■ Work to complete ■
Give the count of lines in the records below that contain "down", and say nothing more.

START Listed entries

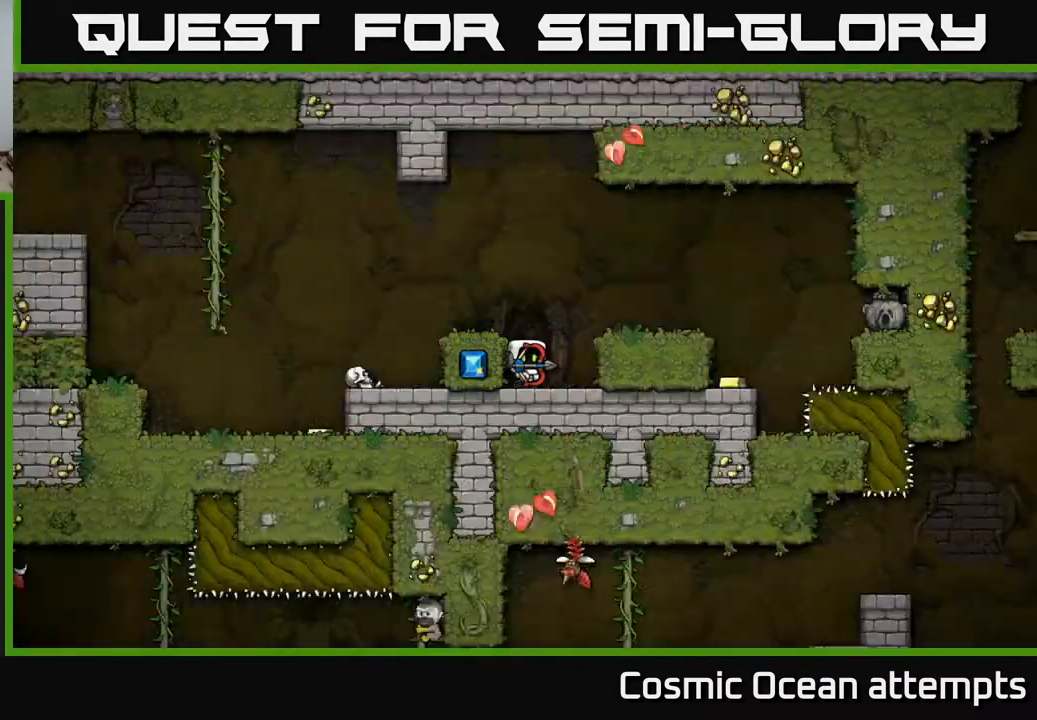
{"buttons": [], "right_stick": "center", "events": []}
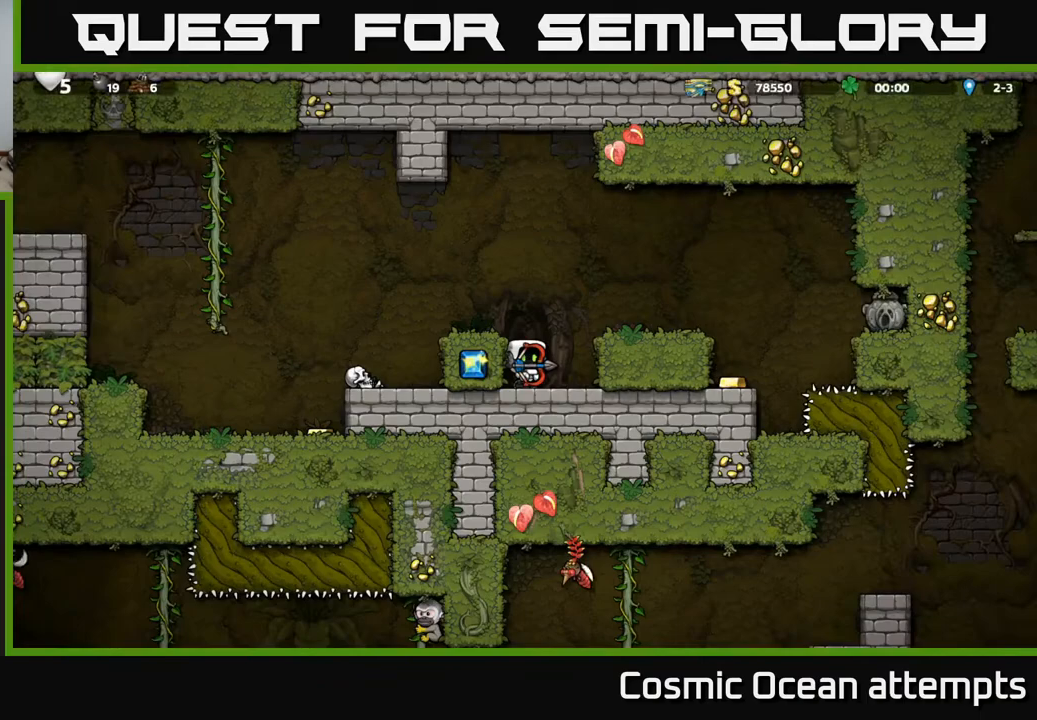
{"buttons": ["DPAD_RIGHT"], "right_stick": "center", "events": [[150, "DPAD_RIGHT", "down"], [217, "A", "down"], [400, "A", "up"]]}
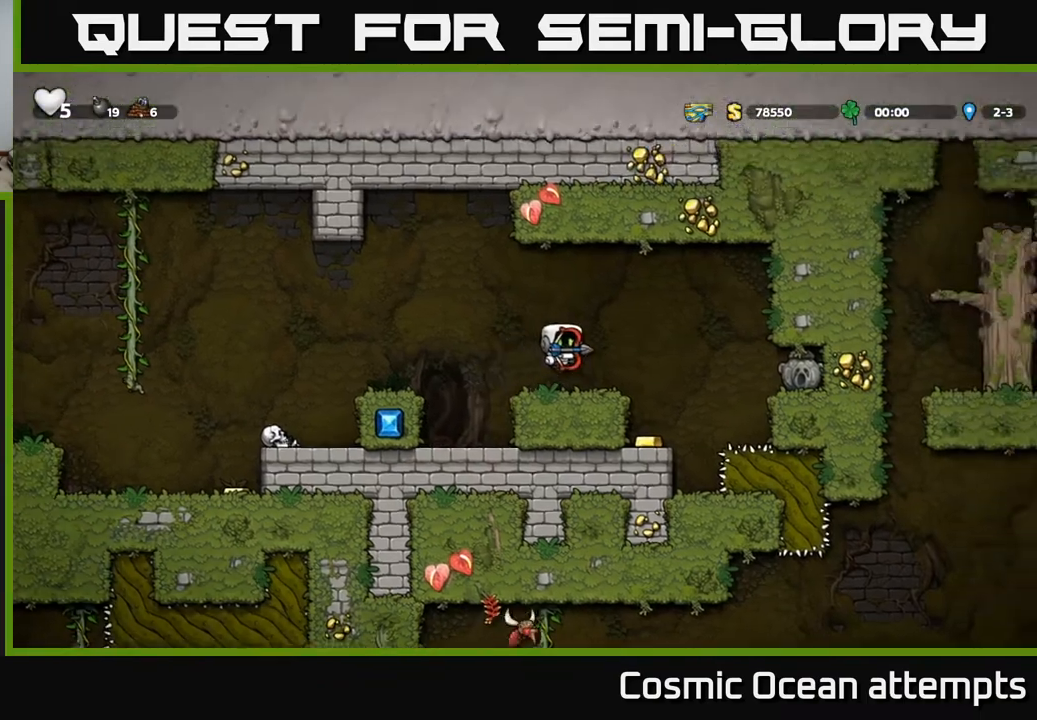
{"buttons": [], "right_stick": "center", "events": [[167, "DPAD_RIGHT", "up"], [233, "DPAD_LEFT", "down"], [317, "DPAD_LEFT", "up"]]}
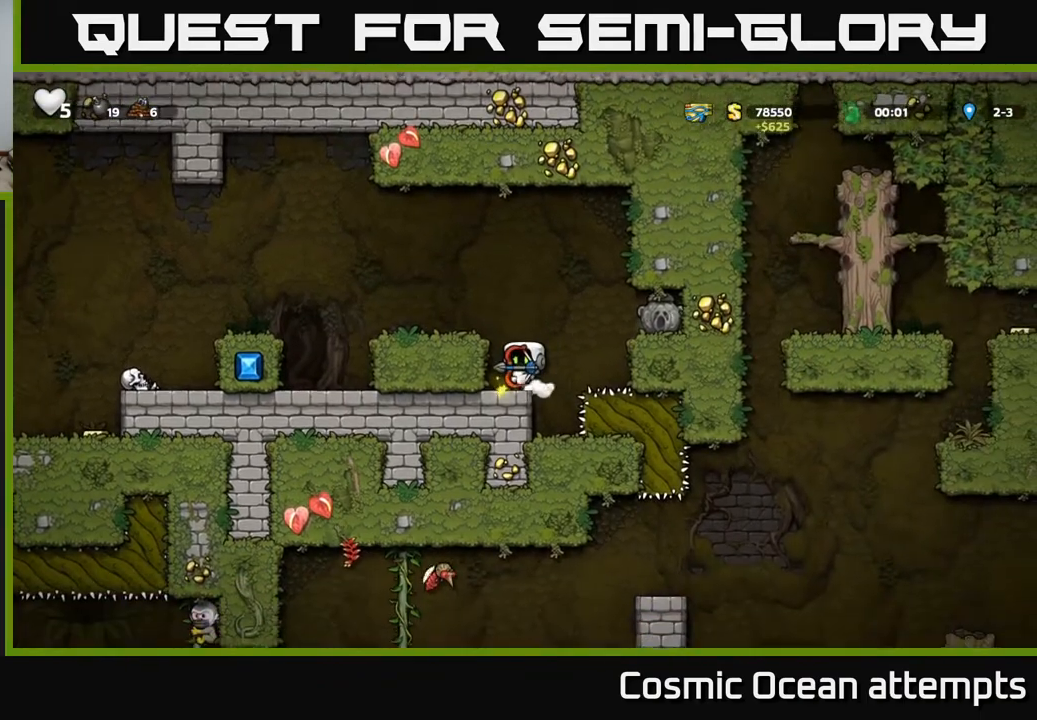
{"buttons": ["DPAD_DOWN"], "right_stick": "center", "events": [[67, "DPAD_LEFT", "down"], [133, "A", "down"], [267, "A", "up"], [283, "DPAD_LEFT", "up"], [417, "DPAD_DOWN", "down"]]}
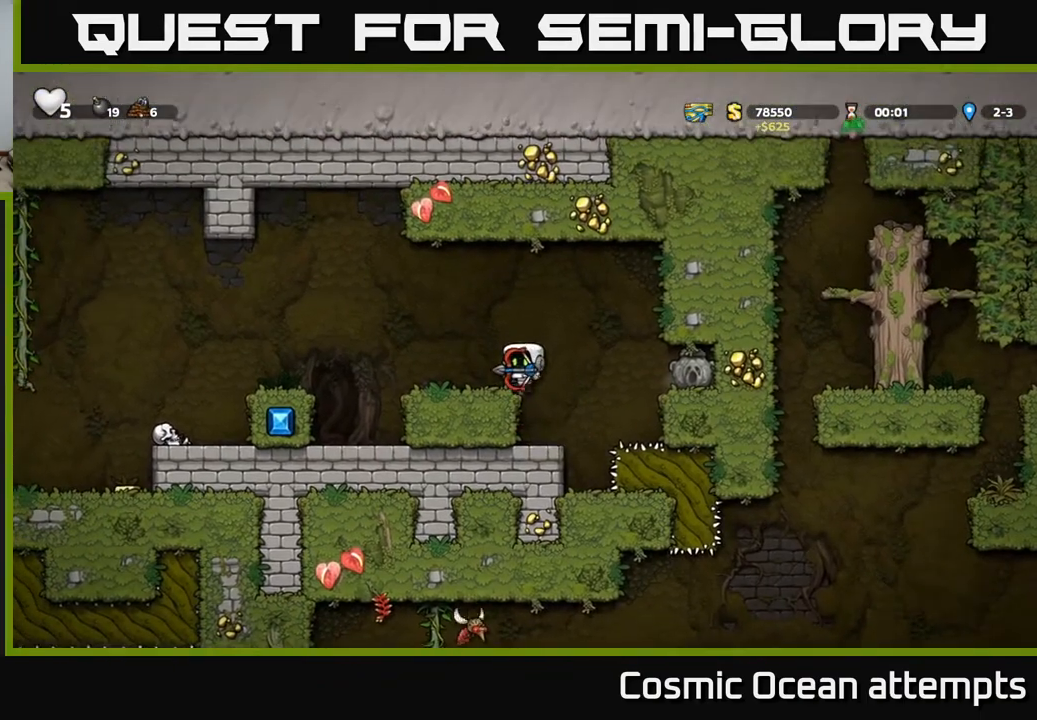
{"buttons": ["X", "DPAD_DOWN"], "right_stick": "center", "events": [[133, "DPAD_DOWN", "up"], [200, "DPAD_LEFT", "down"], [283, "DPAD_LEFT", "up"], [317, "DPAD_DOWN", "down"], [433, "X", "down"]]}
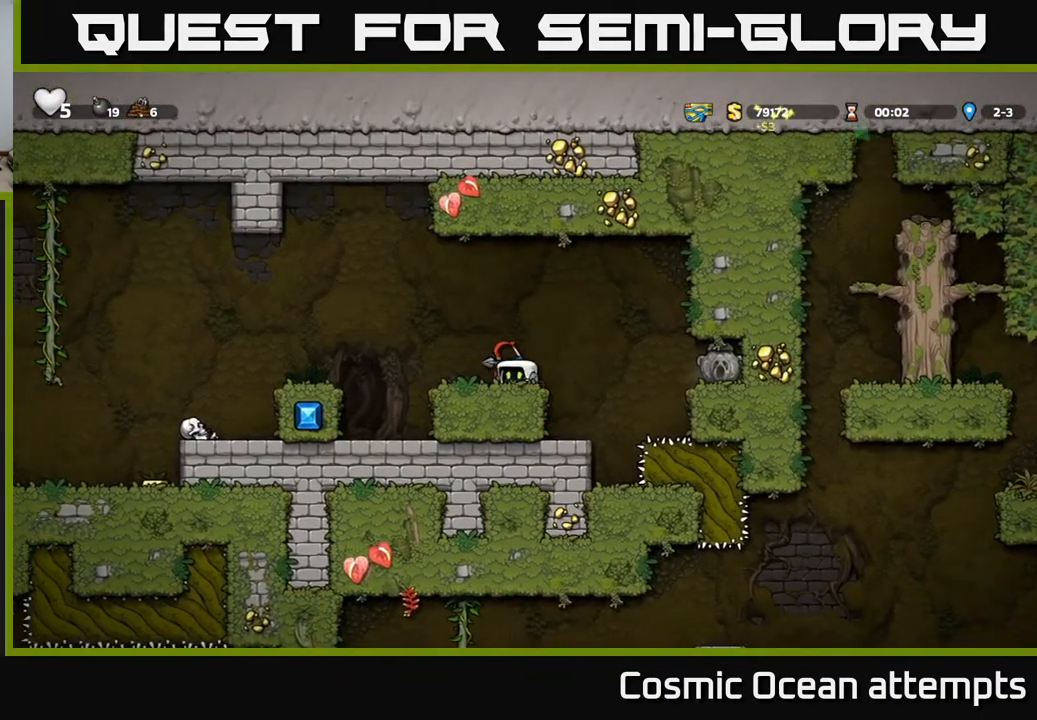
{"buttons": ["DPAD_RIGHT"], "right_stick": "center", "events": [[33, "X", "up"], [50, "DPAD_DOWN", "up"], [100, "DPAD_RIGHT", "down"], [150, "A", "down"], [283, "A", "up"]]}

END Listed entries

■ Answer to the exercise ■
5